The climate crisis poses a major threat to the fight against malaria, according to the World Health Organization (WHO), with evidence suggesting extreme weather events and rising temperatures have already led to spikes in cases.


Mosquitoes, the carriers of the disease, thrive in warm, damp and humid conditions, which are increasing with global heating.


“The changing climate poses a substantial risk to progress against malaria, particularly in vulnerable regions,” said the WHO director general Dr Tedros Adhanom Ghebreyesus. “Sustainable and resilient malaria responses are needed now more than ever, coupled with urgent actions to slow the pace of global warming and reduce its effects.”


Although data on the long-term impact of the climate crisis is scarce, the WHO’s world malaria report, published on Thursday, said rising temperatures have contributed to malaria transmission in African highland areas that were previously free of the disease. This is the first time the annual report has had an entire chapter dedicated to the climate crisis and its links to malaria.


It said Pakistan saw a five-fold increase in cases after severe flooding last year – from 500,000 reported cases in 2021 to 2.6 million in 2022. Standing water became an ideal breeding ground for mosquitoes.


Peter Sands, the executive director of the Global Fund to Fight Aids, Tuberculosis and Malaria, said: “I would put climate change right up there as the thing that is changing the game on malaria in ways that we can see happening, but we don’t know fully the magnitude and how it’s going to unfold


Sands added that other factors related to the climate crisis – including displacement, the destruction of health services and increased levels of food insecurity and malnutrition – threatened progress to end the disease.

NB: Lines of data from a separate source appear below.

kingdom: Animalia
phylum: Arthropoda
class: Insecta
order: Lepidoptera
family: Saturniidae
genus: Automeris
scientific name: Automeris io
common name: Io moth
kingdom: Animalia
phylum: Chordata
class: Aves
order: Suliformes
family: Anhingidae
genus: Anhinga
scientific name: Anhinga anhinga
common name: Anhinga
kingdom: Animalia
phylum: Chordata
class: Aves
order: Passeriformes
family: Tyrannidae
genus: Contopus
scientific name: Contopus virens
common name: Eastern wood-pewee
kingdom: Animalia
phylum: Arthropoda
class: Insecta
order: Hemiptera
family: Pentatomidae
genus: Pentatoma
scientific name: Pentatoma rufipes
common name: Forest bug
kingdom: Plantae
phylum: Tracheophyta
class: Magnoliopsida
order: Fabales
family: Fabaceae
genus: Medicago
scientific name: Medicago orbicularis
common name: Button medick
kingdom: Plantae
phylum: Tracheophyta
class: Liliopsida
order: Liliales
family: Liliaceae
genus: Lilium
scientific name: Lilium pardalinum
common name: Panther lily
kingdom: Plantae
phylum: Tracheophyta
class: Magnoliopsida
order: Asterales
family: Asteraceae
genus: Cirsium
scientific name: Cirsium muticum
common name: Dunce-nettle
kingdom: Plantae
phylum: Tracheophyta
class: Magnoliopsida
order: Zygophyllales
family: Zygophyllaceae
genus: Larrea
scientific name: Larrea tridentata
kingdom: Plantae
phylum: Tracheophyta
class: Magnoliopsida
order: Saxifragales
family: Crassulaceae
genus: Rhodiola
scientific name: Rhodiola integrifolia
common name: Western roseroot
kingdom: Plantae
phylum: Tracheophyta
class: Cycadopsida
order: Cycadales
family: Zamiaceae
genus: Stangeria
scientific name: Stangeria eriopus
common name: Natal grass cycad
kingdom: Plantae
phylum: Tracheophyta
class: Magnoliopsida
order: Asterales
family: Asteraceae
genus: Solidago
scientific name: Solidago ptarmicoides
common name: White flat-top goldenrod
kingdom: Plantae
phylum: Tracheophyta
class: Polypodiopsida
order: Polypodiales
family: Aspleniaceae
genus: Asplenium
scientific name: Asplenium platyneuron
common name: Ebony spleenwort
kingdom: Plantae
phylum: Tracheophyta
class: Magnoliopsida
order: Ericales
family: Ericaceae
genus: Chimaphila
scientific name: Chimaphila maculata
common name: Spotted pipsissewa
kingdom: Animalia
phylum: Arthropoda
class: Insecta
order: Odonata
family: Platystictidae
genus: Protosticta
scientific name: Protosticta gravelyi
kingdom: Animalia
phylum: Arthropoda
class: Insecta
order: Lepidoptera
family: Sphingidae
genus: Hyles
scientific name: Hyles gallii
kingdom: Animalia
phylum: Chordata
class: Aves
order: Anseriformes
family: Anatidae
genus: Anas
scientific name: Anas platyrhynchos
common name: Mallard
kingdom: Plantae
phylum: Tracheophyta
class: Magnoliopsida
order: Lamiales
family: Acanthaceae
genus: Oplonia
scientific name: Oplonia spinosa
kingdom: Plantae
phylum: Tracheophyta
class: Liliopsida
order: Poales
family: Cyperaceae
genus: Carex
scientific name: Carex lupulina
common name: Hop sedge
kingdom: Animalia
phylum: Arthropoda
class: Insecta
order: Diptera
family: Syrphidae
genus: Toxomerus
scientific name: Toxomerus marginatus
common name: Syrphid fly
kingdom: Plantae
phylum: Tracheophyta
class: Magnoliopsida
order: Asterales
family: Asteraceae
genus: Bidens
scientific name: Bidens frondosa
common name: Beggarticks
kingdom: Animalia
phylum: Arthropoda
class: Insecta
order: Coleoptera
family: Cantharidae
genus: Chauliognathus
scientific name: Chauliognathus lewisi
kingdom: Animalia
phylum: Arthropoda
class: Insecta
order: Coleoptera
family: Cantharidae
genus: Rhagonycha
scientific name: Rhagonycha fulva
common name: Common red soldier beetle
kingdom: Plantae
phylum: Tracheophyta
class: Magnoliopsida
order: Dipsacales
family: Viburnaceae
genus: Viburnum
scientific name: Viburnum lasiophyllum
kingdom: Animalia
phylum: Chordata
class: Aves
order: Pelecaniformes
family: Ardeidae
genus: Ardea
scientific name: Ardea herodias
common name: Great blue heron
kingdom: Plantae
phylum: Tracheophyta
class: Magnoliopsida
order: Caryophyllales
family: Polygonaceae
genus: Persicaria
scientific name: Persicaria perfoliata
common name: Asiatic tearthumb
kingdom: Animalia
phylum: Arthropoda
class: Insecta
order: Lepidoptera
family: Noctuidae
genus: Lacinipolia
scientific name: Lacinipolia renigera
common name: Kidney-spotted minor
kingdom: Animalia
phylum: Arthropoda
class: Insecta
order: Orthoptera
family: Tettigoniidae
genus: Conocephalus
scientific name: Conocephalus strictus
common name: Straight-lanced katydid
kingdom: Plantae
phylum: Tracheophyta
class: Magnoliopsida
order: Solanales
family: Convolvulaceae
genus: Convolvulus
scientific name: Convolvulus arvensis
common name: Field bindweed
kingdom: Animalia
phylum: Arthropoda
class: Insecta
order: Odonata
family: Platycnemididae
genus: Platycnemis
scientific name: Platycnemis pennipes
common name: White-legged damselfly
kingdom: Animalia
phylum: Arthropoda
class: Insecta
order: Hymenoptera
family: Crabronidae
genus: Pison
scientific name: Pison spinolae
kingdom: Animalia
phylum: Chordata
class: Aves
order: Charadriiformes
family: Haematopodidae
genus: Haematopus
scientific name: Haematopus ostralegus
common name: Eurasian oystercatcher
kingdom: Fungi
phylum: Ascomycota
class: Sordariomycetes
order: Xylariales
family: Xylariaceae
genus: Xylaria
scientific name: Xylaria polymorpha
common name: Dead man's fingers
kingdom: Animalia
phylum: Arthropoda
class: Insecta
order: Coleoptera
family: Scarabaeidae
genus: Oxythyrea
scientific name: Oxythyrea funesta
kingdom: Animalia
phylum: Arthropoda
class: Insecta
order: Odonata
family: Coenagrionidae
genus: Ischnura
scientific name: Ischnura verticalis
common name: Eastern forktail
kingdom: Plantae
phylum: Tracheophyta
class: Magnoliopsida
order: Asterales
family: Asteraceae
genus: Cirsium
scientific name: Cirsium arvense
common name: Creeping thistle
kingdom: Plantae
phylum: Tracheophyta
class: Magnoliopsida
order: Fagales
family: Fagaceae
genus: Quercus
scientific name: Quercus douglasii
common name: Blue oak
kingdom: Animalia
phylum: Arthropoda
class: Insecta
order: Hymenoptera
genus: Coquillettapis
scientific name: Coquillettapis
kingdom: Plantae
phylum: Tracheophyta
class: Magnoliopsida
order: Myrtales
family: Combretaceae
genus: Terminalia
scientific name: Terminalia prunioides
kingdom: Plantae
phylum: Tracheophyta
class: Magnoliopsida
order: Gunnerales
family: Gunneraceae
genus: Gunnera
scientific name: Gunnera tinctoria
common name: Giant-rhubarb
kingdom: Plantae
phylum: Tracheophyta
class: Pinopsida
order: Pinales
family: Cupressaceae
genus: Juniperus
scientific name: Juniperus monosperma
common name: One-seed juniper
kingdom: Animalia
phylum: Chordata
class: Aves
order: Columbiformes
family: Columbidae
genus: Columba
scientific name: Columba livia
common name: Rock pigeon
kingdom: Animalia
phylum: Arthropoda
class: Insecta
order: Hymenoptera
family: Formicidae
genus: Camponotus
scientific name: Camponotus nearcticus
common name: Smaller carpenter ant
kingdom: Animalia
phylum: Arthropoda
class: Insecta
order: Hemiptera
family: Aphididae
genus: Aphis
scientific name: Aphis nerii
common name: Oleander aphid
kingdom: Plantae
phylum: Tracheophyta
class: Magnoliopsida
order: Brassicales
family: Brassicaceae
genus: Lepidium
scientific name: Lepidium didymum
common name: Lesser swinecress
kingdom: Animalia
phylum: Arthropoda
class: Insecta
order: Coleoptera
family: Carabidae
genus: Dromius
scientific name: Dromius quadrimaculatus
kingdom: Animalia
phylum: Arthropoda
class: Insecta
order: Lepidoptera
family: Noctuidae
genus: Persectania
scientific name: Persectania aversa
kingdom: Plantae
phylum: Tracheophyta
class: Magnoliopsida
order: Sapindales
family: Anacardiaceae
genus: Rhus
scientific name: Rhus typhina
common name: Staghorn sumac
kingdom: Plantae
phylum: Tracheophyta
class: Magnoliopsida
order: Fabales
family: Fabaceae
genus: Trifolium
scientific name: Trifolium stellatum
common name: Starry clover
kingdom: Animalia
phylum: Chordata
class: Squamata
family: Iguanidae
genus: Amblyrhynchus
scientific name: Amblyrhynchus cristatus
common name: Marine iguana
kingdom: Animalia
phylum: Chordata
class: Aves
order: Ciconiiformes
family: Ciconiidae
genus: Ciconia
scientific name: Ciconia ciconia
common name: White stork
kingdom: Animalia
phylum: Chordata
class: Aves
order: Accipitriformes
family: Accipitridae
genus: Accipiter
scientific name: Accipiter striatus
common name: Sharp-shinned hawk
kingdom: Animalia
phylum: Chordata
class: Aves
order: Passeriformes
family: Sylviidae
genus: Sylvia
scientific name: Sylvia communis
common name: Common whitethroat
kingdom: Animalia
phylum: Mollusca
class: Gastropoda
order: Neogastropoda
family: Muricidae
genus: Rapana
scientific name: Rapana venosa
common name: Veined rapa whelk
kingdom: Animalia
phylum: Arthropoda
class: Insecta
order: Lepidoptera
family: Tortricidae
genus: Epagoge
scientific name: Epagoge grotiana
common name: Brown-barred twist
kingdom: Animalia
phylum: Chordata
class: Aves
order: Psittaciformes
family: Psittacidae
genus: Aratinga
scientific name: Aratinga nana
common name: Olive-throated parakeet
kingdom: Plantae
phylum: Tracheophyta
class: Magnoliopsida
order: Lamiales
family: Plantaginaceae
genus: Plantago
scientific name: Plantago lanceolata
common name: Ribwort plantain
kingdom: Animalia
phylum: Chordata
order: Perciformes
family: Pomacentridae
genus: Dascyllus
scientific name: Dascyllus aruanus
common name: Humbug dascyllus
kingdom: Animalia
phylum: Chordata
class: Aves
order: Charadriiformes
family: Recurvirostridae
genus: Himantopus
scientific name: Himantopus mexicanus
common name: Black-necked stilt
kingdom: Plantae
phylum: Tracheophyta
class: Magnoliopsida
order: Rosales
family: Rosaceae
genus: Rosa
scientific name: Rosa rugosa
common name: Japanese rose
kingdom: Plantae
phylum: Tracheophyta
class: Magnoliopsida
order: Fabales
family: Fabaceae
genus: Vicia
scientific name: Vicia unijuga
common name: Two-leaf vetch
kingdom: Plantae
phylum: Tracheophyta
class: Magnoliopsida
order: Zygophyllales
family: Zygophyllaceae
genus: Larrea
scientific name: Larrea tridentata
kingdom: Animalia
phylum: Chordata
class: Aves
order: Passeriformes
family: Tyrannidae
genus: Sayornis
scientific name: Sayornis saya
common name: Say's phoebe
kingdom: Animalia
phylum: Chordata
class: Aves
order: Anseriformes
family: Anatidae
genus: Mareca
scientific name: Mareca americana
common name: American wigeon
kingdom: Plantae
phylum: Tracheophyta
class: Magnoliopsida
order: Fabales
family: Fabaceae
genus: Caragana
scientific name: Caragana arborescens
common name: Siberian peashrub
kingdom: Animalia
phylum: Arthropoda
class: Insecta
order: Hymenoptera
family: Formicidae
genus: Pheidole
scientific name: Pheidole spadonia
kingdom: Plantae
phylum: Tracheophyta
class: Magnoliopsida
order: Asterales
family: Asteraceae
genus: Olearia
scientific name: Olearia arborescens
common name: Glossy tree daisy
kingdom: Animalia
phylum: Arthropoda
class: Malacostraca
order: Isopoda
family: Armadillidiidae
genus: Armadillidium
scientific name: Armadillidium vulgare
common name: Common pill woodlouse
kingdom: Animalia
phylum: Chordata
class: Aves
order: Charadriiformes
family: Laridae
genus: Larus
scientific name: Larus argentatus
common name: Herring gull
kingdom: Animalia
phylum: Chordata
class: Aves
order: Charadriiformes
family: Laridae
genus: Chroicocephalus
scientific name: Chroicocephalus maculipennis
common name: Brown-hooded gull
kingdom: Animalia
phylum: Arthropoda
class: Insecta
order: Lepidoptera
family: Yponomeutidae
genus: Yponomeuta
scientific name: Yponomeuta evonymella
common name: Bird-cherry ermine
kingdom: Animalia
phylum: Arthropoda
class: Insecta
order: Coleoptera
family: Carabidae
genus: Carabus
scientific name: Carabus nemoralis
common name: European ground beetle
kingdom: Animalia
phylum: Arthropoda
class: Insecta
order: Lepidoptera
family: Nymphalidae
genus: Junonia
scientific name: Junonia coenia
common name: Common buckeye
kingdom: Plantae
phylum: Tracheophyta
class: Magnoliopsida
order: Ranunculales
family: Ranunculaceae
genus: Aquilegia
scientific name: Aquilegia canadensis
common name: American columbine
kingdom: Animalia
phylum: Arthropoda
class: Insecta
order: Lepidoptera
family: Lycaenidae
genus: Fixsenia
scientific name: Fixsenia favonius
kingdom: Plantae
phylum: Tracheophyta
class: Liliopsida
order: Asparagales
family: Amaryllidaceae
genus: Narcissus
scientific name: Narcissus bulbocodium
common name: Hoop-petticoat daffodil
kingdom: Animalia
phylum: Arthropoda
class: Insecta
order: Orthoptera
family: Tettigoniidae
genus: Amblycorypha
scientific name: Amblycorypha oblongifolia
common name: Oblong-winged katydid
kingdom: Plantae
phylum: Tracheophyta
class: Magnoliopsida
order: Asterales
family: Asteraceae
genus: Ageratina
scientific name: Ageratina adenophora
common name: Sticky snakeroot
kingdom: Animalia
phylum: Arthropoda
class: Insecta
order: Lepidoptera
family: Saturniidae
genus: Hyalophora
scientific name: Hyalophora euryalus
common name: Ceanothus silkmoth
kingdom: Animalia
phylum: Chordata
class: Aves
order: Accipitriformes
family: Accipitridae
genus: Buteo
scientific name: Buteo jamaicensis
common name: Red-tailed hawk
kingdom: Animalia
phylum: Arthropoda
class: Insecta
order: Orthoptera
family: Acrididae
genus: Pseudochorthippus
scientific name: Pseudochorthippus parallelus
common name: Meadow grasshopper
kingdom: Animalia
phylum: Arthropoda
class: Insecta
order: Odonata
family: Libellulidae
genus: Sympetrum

“If anything, the discussion of the potential impact in the world malaria report is conservative,” he said. “We could well be seeing more dramatic consequences, partly because of the second and third-order things.”


Dr Photini Sinnis, the deputy director of the malaria institute at the Johns Hopkins Bloomberg school of public health, said the climate crisis “is going to have an impact”, but that it would be hard to predict.


The number of global malaria cases in 2022 remains significantly higher than before the Covid-19 pandemic, despite a slight decline in numbers, said the report. In 2022, there were 249m cases compared with 233m in 2019. The number of deaths also rose from 576,000 in 2019 to 608,000 last year.


That amounts to nearly 12,000 lives each week, and pregnant women and children under the age of five are most susceptible to the disease. Most of the cases and deaths are in Africa.


The report highlighted other threats to eradicating malaria, including the growing resistance to insecticides and an invasive mosquito, Anopheles stephensi, that has spread beyond its native Asian and Arabian habitats to Africa.